でも、前にも言ったけど私は幸せよ、これ以上ないくらいにね」
「そっか」
この話はここで打ち切り、早退した実希子の心配をする。
「いつも元気な実希子ちゃんが、ぐったりしてたね」
風邪をひこうが怪我をしようが、笑顔で暴れ回って周りを冷や冷やさせる女性だけに、先ほどの有様は葉月にも驚きだった。
「葉月ちゃんは大丈夫なの?」
「まだ来てないみたい。今のうちから覚悟を決めておくよ」
*
気合を入れて生唾を呑みながら好美に宣言した葉月だったが、それから日にちが経過しようとも一向につわりらしき症状には襲われなかった。

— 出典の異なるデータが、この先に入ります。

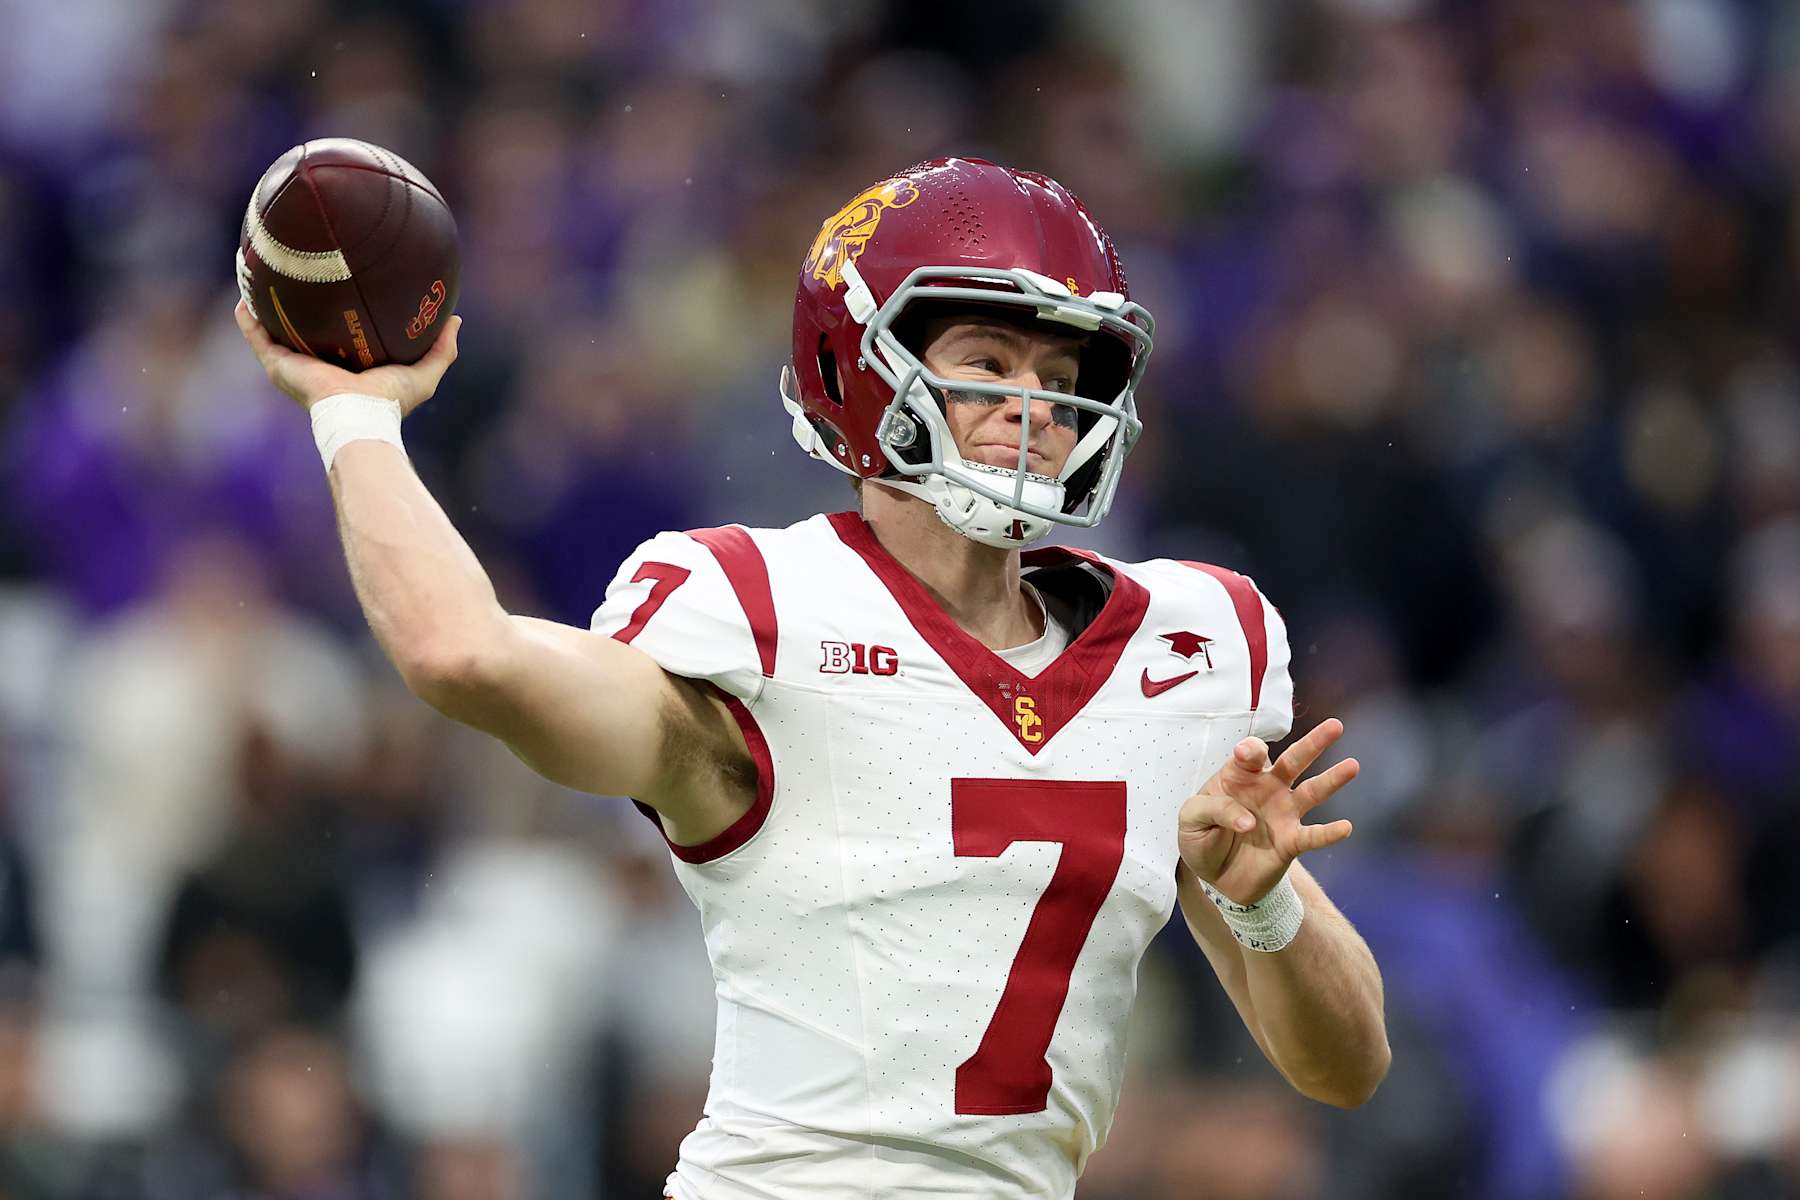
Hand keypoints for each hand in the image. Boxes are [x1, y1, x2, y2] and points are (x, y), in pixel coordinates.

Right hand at [234, 299, 459, 415]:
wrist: (360, 416)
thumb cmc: (391, 401)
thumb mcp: (424, 373)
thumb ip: (442, 349)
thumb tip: (455, 319)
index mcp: (345, 369)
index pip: (337, 340)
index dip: (335, 318)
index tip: (337, 292)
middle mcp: (316, 367)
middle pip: (301, 332)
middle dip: (296, 309)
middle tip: (295, 277)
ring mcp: (293, 367)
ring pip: (273, 332)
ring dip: (264, 309)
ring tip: (259, 278)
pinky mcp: (278, 366)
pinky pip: (257, 338)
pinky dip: (247, 320)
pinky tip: (242, 297)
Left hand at [1178, 718, 1359, 904]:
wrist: (1216, 876)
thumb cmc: (1202, 837)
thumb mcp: (1191, 819)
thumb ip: (1213, 809)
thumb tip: (1248, 820)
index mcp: (1239, 776)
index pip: (1249, 754)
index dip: (1249, 751)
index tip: (1244, 755)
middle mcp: (1267, 789)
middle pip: (1293, 761)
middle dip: (1313, 743)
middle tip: (1335, 726)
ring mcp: (1283, 814)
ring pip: (1312, 793)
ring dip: (1332, 780)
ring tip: (1353, 765)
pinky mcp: (1290, 842)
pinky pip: (1312, 836)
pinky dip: (1329, 833)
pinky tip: (1346, 827)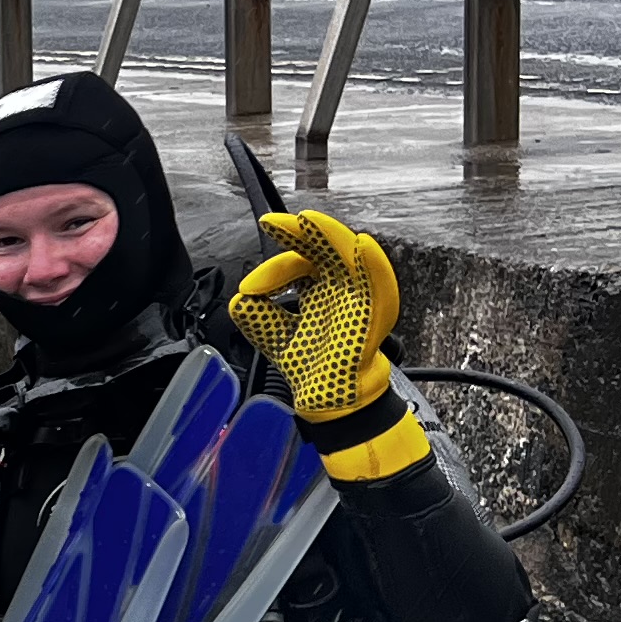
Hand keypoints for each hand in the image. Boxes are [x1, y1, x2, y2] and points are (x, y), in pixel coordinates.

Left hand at [231, 209, 401, 414]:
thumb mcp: (272, 333)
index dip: (277, 262)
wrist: (326, 400)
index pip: (300, 260)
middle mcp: (339, 287)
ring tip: (309, 222)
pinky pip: (380, 286)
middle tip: (274, 223)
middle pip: (325, 248)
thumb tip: (241, 296)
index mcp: (317, 287)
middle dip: (301, 231)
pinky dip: (374, 265)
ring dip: (332, 236)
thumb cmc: (308, 364)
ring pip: (351, 257)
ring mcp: (358, 298)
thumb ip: (255, 312)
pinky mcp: (372, 315)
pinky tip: (363, 246)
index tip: (250, 286)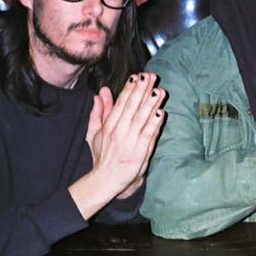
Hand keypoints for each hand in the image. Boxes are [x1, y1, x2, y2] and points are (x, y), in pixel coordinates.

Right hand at [71, 73, 165, 218]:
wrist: (106, 179)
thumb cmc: (102, 155)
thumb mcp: (94, 132)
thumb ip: (98, 112)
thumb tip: (100, 93)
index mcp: (109, 126)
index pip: (121, 103)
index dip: (129, 89)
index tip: (137, 76)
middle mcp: (119, 131)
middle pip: (132, 107)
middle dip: (142, 91)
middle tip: (150, 77)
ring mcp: (130, 141)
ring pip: (142, 119)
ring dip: (151, 104)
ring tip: (159, 91)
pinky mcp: (140, 151)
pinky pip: (149, 135)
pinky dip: (155, 123)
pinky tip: (160, 112)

普段よりセーブ気味だが、今日も今日とて朝からしっかりと仕事をこなし、ソファに腰掛けてから首をゆっくり傾ける。
「どうしてだろ?」
「つわりのこと?」
PCの画面とにらめっこをしていた好美が、顔はそのままで葉月の独り言に反応した。
「うん、全然平気なんだよね」
「……羨ましいこと、この上ないな……」
葉月の隣で仰向けになり、腕で目元を押さえている実希子は心の底からそう思っているみたいだった。
「な、なんか、ごめんね」
「いいさ。葉月までアタシみたいになっちまったら、業務に支障が出るからな」
「その有様で今日も配送に出ようとした人の台詞じゃないわね」
呆れ混じりの好美に叱られ、実希子が「うぐう」と変な悲鳴を上げる。
「妊婦の仕事は無理をしないことよ」
「わかってるけどさ……なんか不安なんだよ。働けないと世間から取り残されてるみたいでさ……」
ぼんやりと天井を見たままで、実希子は言葉を継ぎ足していく。
「アタシがいなくても当たり前に店も世界も回ってる。それを傍からボーっと眺めてるとさ、自分はいらない人間なんじゃないかって思えてくるんだ」
「大丈夫だよっ」
葉月は実希子の手を両手で取り、殊更に明るい声を出した。
「世界が実希子ちゃんを必要しなくても、葉月は絶対に必要だもん。ずっと一緒だし、ずっと仲間だし、ずっと友達だし、ずっと同僚だし!」
「葉月……」
実希子は瞳を潤ませ、
「そうだよな。アタシとしたことがすっかり弱気になってたみたいだ」
「それだけつわりが辛いということね。私が少しでも引き受けてあげられればいいんだけど……」
好美が言うと、慌てて実希子は首を左右に振った。
「辛いからこそ、アタシ以外の誰にも味わわせてたまるかよ」
「なら、実希子ちゃんがキツいのを全部引き受けてるから、葉月ちゃんが平気で過ごせてると思えば?」
「それだ!」
これまでの不調さが嘘みたいに、実希子が上半身を起こした。
トレードマークのポニーテールも、心なしか元気に背中で跳ねる。
「気持ち悪いけど、逆に嬉しくなってきた」
「……とんだマゾっぷりね。これは菜月ちゃんに報告しないと」
「そういう好美はとんだサド女じゃないか!」
軽快なやり取りの中、素直に感謝できずに葉月は頬を引き攣らせる。
「好美ちゃんの理論通りだと、私の罪悪感が半端じゃないんだけど……」
「まあ、気にすんなって……あ、興奮したせいか眩暈がする」
「実希子ちゃん!?」
「ハッハッハ、冗談だ」
「笑えないよー!」
顔を真っ赤にする葉月を、つわりで苦しむ実希子が笑顔で宥める。
なんだかよくわからない光景が終わり、妊娠生活が長くなっても、やはり葉月がつわりに悩まされることはなかった。